What has driven performance in 1QFY10?
  • The government’s commitment to financing infrastructure projects that was reiterated in the recent Union Budget has paved the way for accelerated growth of the largest power financing institution in the country, PFC. The company being the nodal agency designated by the Government of India for financing power projects in the country grew its loan sanctions to central, state, PPP and private sector by 24% YoY. However, the disbursements were lower by 8% YoY. The difference in sanctions and disbursements is because PFC is a project driven organization. The overall growth in loan book was a healthy 21% YoY, well in line with our estimates. Also due to better pricing power, the net interest margins improved from 3.8% in 1QFY09 to 4.3% in 1QFY10.

    Loan growth on track
    (Rs m) 1QFY09 % of total 1QFY10 % of total Change
    Sanction 151,100   187,820   24.3%
    Disbursements 47,330   43,450   -8.2%
    Loan assets          
    Discipline wise          
    Generation 422,720 77.4% 542,170 82.0% 28.3%
    Transmission 61,620 11.3% 65,780 9.9% 6.8%
    Distribution 33,000 6.0% 35,120 5.3% 6.4%
    Others 28,950 5.3% 18,070 2.7% -37.6%
    Borrower wise          
    Central sector 69,520 12.7% 98,010 14.8% 41.0%
    State sector 411,430 75.3% 475,160 71.9% 15.5%
    Joint sector 25,920 4.7% 49,190 7.4% 89.8%
    Private sector 39,420 7.2% 38,780 5.9% -1.6%
    Total 546,290   661,140   21.0%

  • While generation sector comprised the largest allocation of PFC’s loan book in 1QFY10, the institution is increasingly lending more to PPP (public private partnership / joint) projects.

  • PFC’s other income has dropped by 33% YoY primarily because the company has hived off its consulting business into a separate entity and the lower fee income impacted overall other income growth during 1QFY10.

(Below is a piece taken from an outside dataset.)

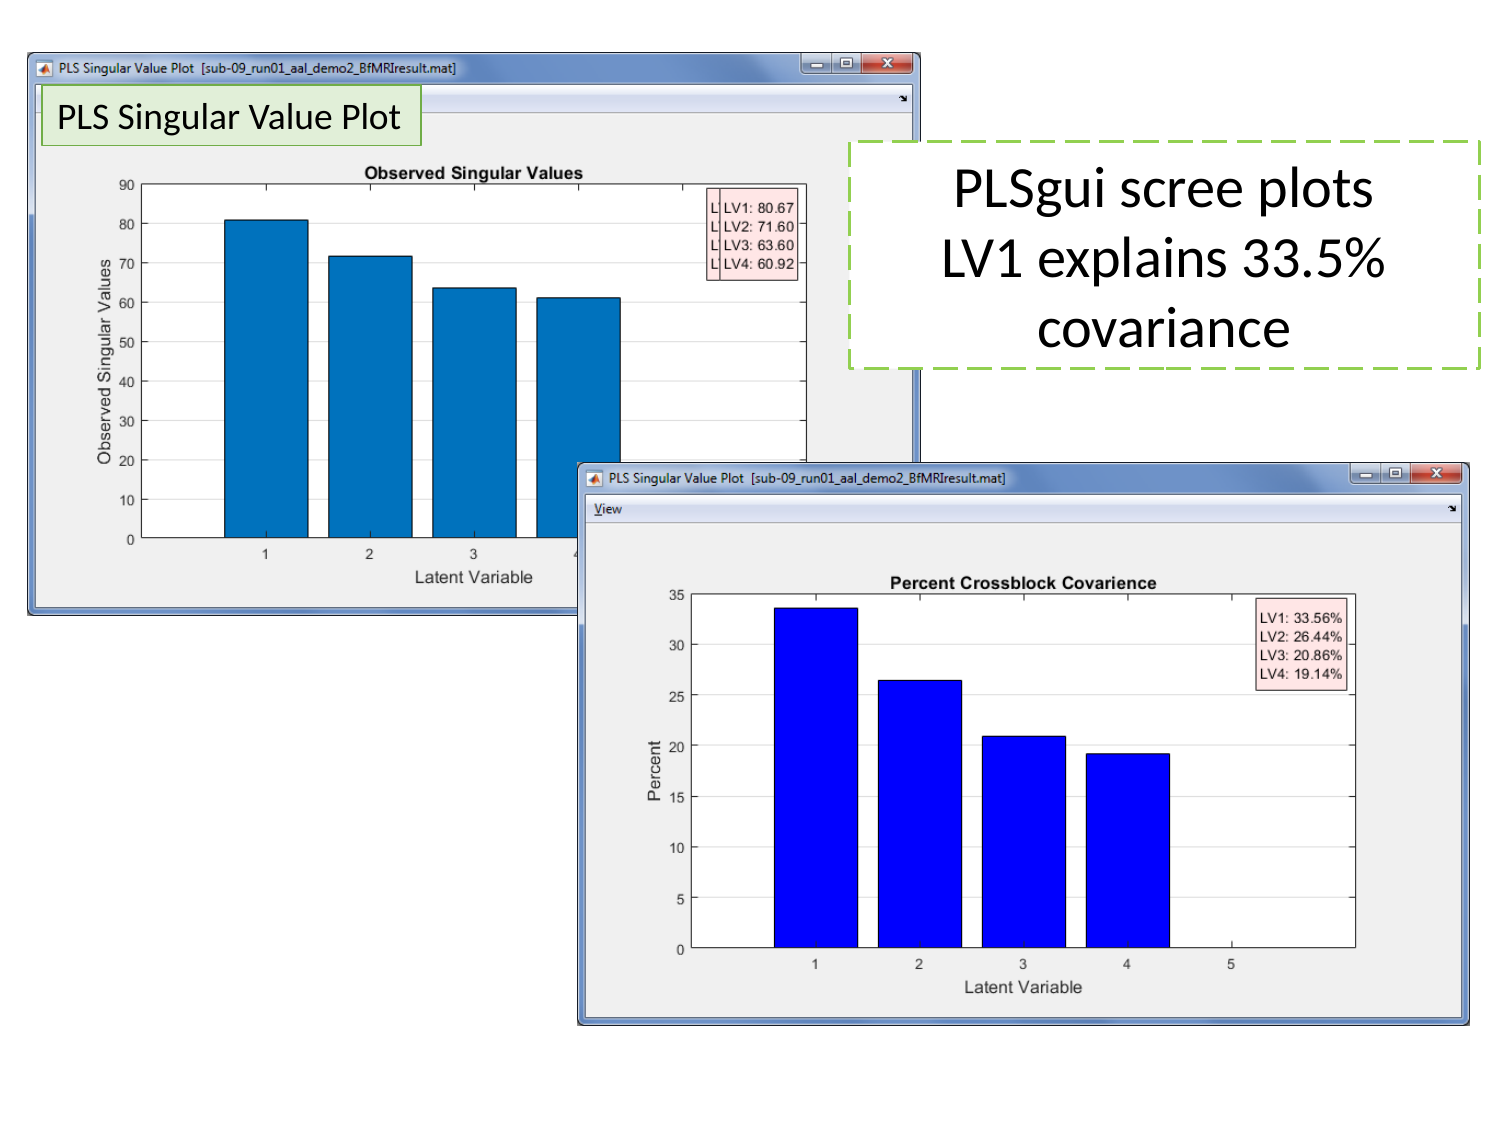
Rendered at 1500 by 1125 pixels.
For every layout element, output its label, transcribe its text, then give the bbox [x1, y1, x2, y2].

text_box PLSgui scree plots LV1 explains 33.5% covariance [924, 141, 1480, 369]
picture [27, 51, 1470, 1026]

  • PFC’s gross NPAs also remained negligible at 0.02% while net NPAs are 0.01% of advances in 1QFY10.

What to expect?
At the current price of Rs 215, the stock is trading attractively at a multiple of 1.9 times our estimated FY11 adjusted book value. Given the investment opportunities in infrastructure segment, particularly power, the growth potential for a nodal government agency like PFC is immense given its proximity to the respective Ministries and participation in the policy decisions. The softening of interest rates also reduces the likelihood of bad debts. PFC’s ability to access long term funding, sustain reasonable margins and good asset quality sets it apart from financial institutions in the private sector. We retain our positive view on the stock.